Italy – Actions are taken by Government to grant continuity in wage subsidy plans

The well-known Decreto Rilancio, which was enacted in May, extended the original (9-week long) Covid-19 wage subsidy schemes of additional 9 weeks, broken down as follows:

  • 5 weeks to be used until 31st August 2020;
  • 4 additional weeks, to be necessarily used after 1st September 2020 and until 31st October 2020[1].

Clearly, for those employers who have been using such schemes since their introduction, i.e. since February 23, 2020, the original 9 weeks + the new 5 weeks would expire before the end of the firing ban, which is currently due to end on 17th August 2020.

In order to partially cure this gap, the Italian Government has recently issued Decree no. 52/2020 (effective as of 17th June 2020), which authorizes companies that have used up all the 9 + 5 weeks to immediately use also the 4 additional weeks.

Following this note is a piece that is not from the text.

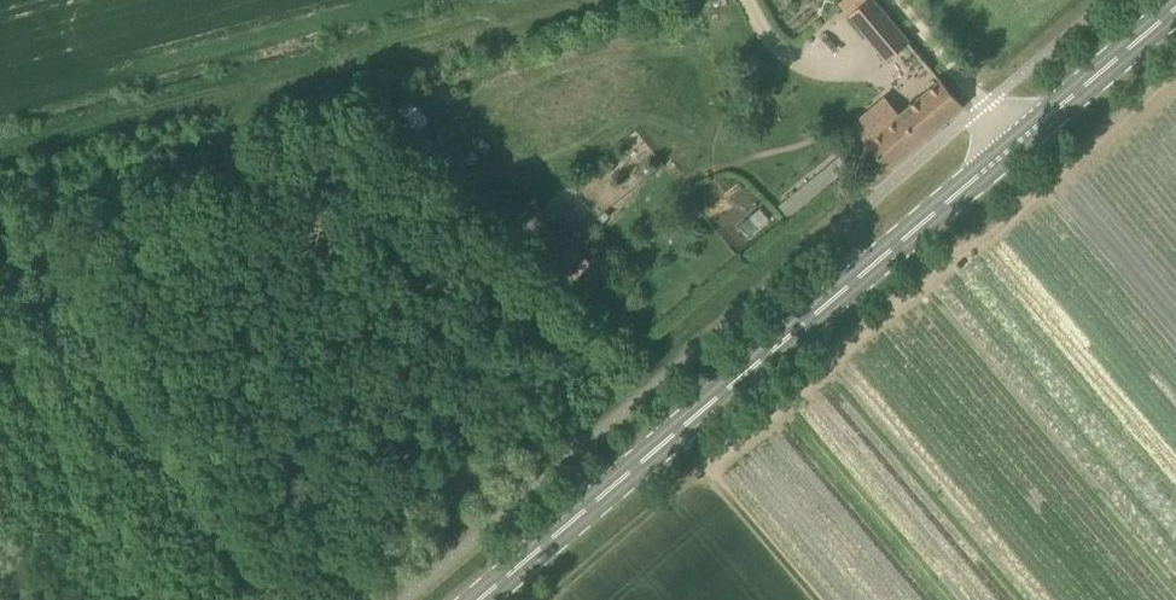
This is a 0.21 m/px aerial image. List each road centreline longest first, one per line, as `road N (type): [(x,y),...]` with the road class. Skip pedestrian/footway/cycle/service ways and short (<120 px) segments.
road 1 (primary): [(480,599),(1175,10)]
road 2 (track): [(600,0),(0,179)]
road 3 (track): [(1019,143),(894,0)]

Despite this improvement, however, the total span of social plans (9 + 5 + 4 weeks) is still not enough to cover the entire firing ban period. For example, if a company started using social plans on 2nd March, 2020, the 18-week period (9 + 5 + 4) will expire on 3rd July 2020.

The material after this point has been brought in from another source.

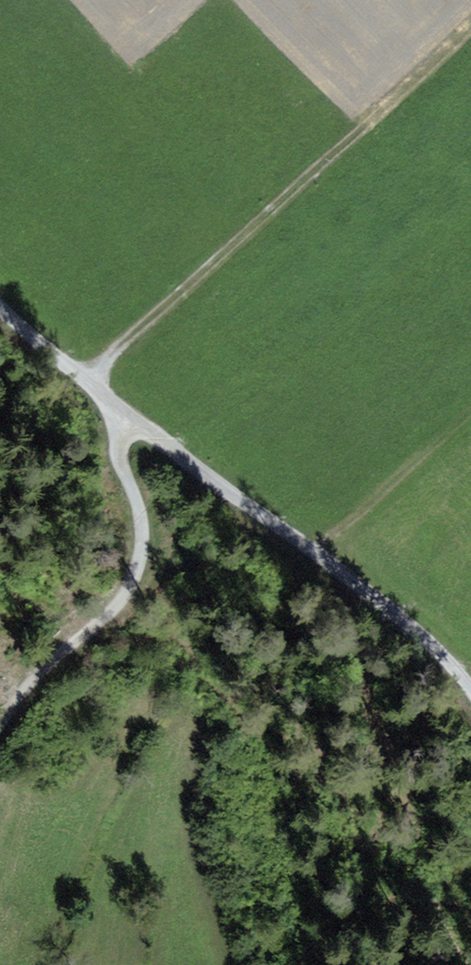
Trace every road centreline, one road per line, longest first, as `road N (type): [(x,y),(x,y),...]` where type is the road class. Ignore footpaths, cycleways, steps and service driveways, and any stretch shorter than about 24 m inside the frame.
road 1 (track): [(87,373),(470,23)]
road 2 (track): [(132,417),(306,545),(470,692)]
road 3 (track): [(132,417),(115,424),(116,452),(142,517),(133,591),(43,668),(0,724)]
road 4 (track): [(0,299),(132,417)]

At this stage, therefore, companies that run out of social plans and cannot resume the business activity as usual will need to implement alternative measures (such as, for instance, making use of ordinary and not Covid-19 related social plans, if accessible, or asking employees to use their accrued holidays, if existing). Indeed, at this stage they can neither (i) ask employees to resume work nor (ii) dismiss them at least until 17th August. In the absence of alternative measures employers could find themselves in an unpleasant position where they are forced to pay employees (indeed, only a shutdown imposed by the public authorities would justify a suspension of the remuneration) while they cannot in fact work.

In this respect, we would expect that in the coming weeks further Government actions are taken to finally remedy this discrepancy. Among the several measures that the Government is considering, there seems to be a further extension of the wage subsidy plans (as well as of the firing ban) until the end of 2020, which could be implemented also through the use of European funds.

[1] Except for a few exceptions in the tourism, entertainment, exhibitions and congresses sectors.